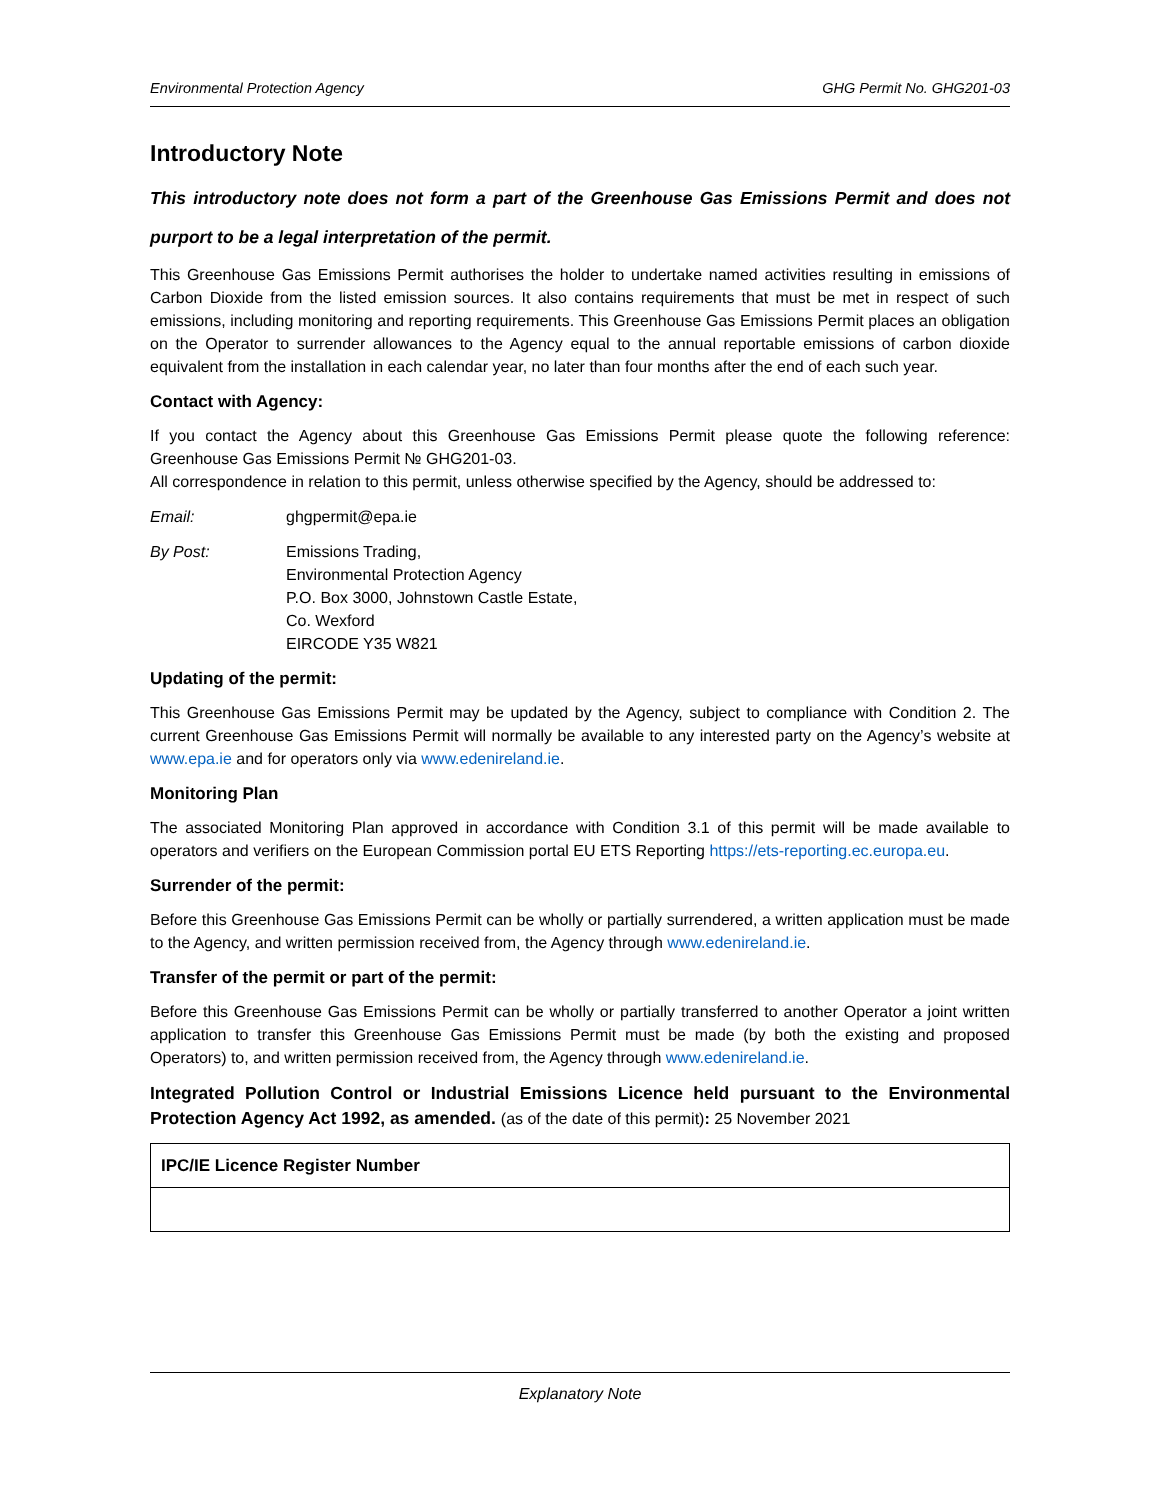Environmental Protection Agency GHG Permit No. GHG201-03
Introductory Note
This introductory note does not form a part of the Greenhouse Gas Emissions Permit and does not purport to be a legal interpretation of the permit.
This Greenhouse Gas Emissions Permit authorises the holder to undertake named activities resulting in emissions of Carbon Dioxide from the listed emission sources. It also contains requirements that must be met in respect of such emissions, including monitoring and reporting requirements. This Greenhouse Gas Emissions Permit places an obligation on the Operator to surrender allowances to the Agency equal to the annual reportable emissions of carbon dioxide equivalent from the installation in each calendar year, no later than four months after the end of each such year.
Contact with Agency:
If you contact the Agency about this Greenhouse Gas Emissions Permit please quote the following reference: Greenhouse Gas Emissions Permit № GHG201-03.
All correspondence in relation to this permit, unless otherwise specified by the Agency, should be addressed to:
Email: ghgpermit@epa.ie
By Post: Emissions Trading,
Environmental Protection Agency
P.O. Box 3000, Johnstown Castle Estate,
Co. Wexford
EIRCODE Y35 W821
Updating of the permit:
This Greenhouse Gas Emissions Permit may be updated by the Agency, subject to compliance with Condition 2. The current Greenhouse Gas Emissions Permit will normally be available to any interested party on the Agency’s website at www.epa.ie and for operators only via www.edenireland.ie.
Monitoring Plan
The associated Monitoring Plan approved in accordance with Condition 3.1 of this permit will be made available to operators and verifiers on the European Commission portal EU ETS Reporting https://ets-reporting.ec.europa.eu.
Surrender of the permit:
Before this Greenhouse Gas Emissions Permit can be wholly or partially surrendered, a written application must be made to the Agency, and written permission received from, the Agency through www.edenireland.ie.
Transfer of the permit or part of the permit:
Before this Greenhouse Gas Emissions Permit can be wholly or partially transferred to another Operator a joint written application to transfer this Greenhouse Gas Emissions Permit must be made (by both the existing and proposed Operators) to, and written permission received from, the Agency through www.edenireland.ie.
Integrated Pollution Control or Industrial Emissions Licence held pursuant to the Environmental Protection Agency Act 1992, as amended. (as of the date of this permit): 25 November 2021
| IPC/IE Licence Register Number |
| --- |
Explanatory Note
◇ ◇ ◇ ◇ ◇
*Work item*
Please transcribe all of the records above exactly, leaving out any pictures.

*Response to this task*
Environmental Protection Agency GHG Permit No. GHG201-03
Introductory Note
This introductory note does not form a part of the Greenhouse Gas Emissions Permit and does not purport to be a legal interpretation of the permit.
This Greenhouse Gas Emissions Permit authorises the holder to undertake named activities resulting in emissions of Carbon Dioxide from the listed emission sources. It also contains requirements that must be met in respect of such emissions, including monitoring and reporting requirements. This Greenhouse Gas Emissions Permit places an obligation on the Operator to surrender allowances to the Agency equal to the annual reportable emissions of carbon dioxide equivalent from the installation in each calendar year, no later than four months after the end of each such year.
Contact with Agency:
If you contact the Agency about this Greenhouse Gas Emissions Permit please quote the following reference: Greenhouse Gas Emissions Permit № GHG201-03.
All correspondence in relation to this permit, unless otherwise specified by the Agency, should be addressed to:
Email: ghgpermit@epa.ie
By Post: Emissions Trading,
Environmental Protection Agency
P.O. Box 3000, Johnstown Castle Estate,
Co. Wexford
EIRCODE Y35 W821
Updating of the permit:
This Greenhouse Gas Emissions Permit may be updated by the Agency, subject to compliance with Condition 2. The current Greenhouse Gas Emissions Permit will normally be available to any interested party on the Agency’s website at www.epa.ie and for operators only via www.edenireland.ie.
Monitoring Plan
The associated Monitoring Plan approved in accordance with Condition 3.1 of this permit will be made available to operators and verifiers on the European Commission portal EU ETS Reporting https://ets-reporting.ec.europa.eu.
Surrender of the permit:
Before this Greenhouse Gas Emissions Permit can be wholly or partially surrendered, a written application must be made to the Agency, and written permission received from, the Agency through www.edenireland.ie.
Transfer of the permit or part of the permit:
Before this Greenhouse Gas Emissions Permit can be wholly or partially transferred to another Operator a joint written application to transfer this Greenhouse Gas Emissions Permit must be made (by both the existing and proposed Operators) to, and written permission received from, the Agency through www.edenireland.ie.
Integrated Pollution Control or Industrial Emissions Licence held pursuant to the Environmental Protection Agency Act 1992, as amended. (as of the date of this permit): 25 November 2021
| IPC/IE Licence Register Number |
| --- |
Explanatory Note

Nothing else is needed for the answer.